Exercise instructions:
**1)** In the droplet separation text, substitute "steepness parameter" for "sharpness parameter" and write out the part that opens with "Class: GradeEfficiencyCurve" and closes with "parameter (typically 2-4).".
**2)** Proceed with the droplet separation text, writing what comes next after its last sentence.

Stage 5: Gravity Settling Section

Class: DropletSettlingCalculator

Computes the terminal velocity of each droplet size class using the Schiller-Naumann drag correlation, which smoothly transitions from Stokes flow to Newton’s law:

\[C_D = \frac{24}{Re}\left(1 + 0.15 Re^{0.687}\right), \quad Re < 1000\] \[v_t = \sqrt{\frac{4 g d_p |\Delta\rho|}{3 C_D \rho_c}}\]

The gravity cut diameter is the smallest droplet that can settle across the effective settling height within the available residence time:

\[d_{cut} = d_p \text{ where } v_t(d_p) = \frac{H_{settle}}{t_{residence}}\]

Droplets smaller than $d_{cut}$ pass through the gravity section; larger droplets are captured.

// Single droplet terminal velocity
double vt = DropletSettlingCalculator.calcTerminalVelocity(
    dropletDiameter,   // m
    continuousDensity, // kg/m3 (gas for liquid droplets)
    dispersedDensity,  // kg/m3 (liquid for liquid droplets)
    continuousViscosity); // Pa.s

Stage 6: Mist Eliminator

Class: GradeEfficiencyCurve

Models separation internals using an S-shaped grade efficiency curve defined by $d_{50}$ (50% collection efficiency diameter) and maximum achievable efficiency:

\[\eta(d_p) = \eta_{max} \cdot \left[1 - \exp\left(-0.693 \left(\frac{d_p}{d_{50}}\right)^n\right)\right]\]

where $n$ is the sharpness parameter (typically 2-4).

Records:
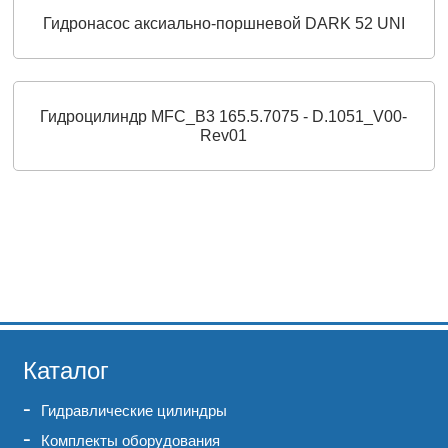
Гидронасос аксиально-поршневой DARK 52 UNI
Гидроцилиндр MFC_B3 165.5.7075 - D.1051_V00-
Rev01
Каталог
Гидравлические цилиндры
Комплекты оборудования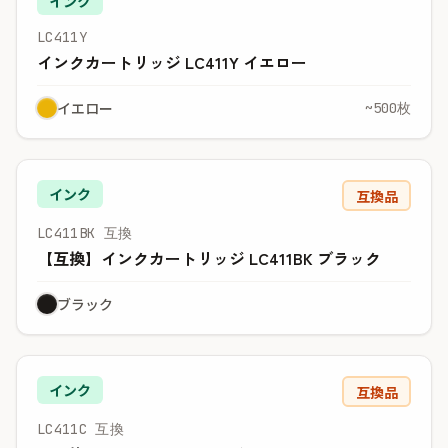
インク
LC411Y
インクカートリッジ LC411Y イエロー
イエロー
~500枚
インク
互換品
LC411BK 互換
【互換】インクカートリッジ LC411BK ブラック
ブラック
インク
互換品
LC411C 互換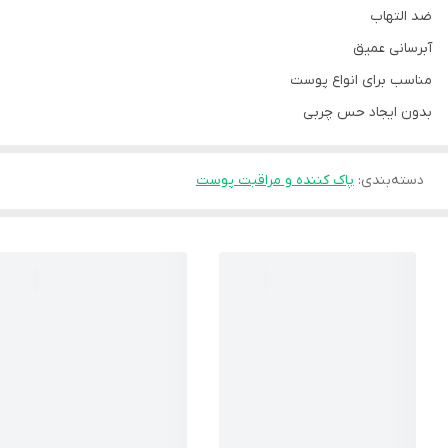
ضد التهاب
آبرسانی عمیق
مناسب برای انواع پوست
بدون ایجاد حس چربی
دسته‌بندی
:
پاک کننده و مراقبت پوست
---
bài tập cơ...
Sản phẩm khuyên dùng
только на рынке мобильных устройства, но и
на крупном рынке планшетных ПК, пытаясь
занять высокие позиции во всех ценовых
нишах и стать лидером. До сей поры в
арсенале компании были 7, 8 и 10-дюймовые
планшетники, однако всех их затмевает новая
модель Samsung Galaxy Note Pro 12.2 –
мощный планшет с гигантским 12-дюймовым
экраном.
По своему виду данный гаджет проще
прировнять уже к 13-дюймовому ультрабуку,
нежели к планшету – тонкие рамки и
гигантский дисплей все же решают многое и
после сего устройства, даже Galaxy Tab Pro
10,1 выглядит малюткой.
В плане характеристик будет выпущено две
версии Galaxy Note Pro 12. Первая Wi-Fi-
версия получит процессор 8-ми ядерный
==
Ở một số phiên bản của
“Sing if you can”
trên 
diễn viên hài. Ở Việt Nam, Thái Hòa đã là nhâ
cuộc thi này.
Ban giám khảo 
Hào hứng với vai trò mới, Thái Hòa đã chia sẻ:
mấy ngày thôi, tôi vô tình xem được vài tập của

Answers by task:
**1)**
Class: GradeEfficiencyCurve

Models separation internals using an S-shaped grade efficiency curve defined by $d_{50}$ (50% collection efficiency diameter) and maximum achievable efficiency:

\[\eta(d_p) = \eta_{max} \cdot \left[1 - \exp\left(-0.693 \left(\frac{d_p}{d_{50}}\right)^n\right)\right]\]

where $n$ is the steepness parameter (typically 2-4).

**2)**
Pre-configured internals types:

Factory Method $d_{50}$ Max $\eta$ Application
wireMeshDefault() 5 $\mu$m 99.8% Standard demisting pad
vanePackDefault() 15 $\mu$m 99.0% Higher capacity, coarser cut
axialCycloneDefault() 3 $\mu$m 99.8% Highest efficiency
platePack(d50, maxEff) Custom Custom Liquid-liquid coalescence

Overall efficiency integrates the grade efficiency over the DSD:

\[\eta_{overall} = \int_0^{\infty} \eta(d_p) \cdot f(d_p) \, dd_p\] 
GradeEfficiencyCurve curve = GradeEfficiencyCurve.wireMeshDefault();

// Single-size efficiency
double eta100um = curve.getEfficiency(100e-6);  // ~99.8% for wire mesh

// Overall efficiency against a DSD
double etaOverall = curve.calcOverallEfficiency(dsd);

Flooding detection: If the K-factor exceeds the internals’ maximum K-factor (from the database), the mist eliminator is flagged as flooded and its efficiency is degraded.

Stage 7: Liquid-Liquid Separation (Three-Phase)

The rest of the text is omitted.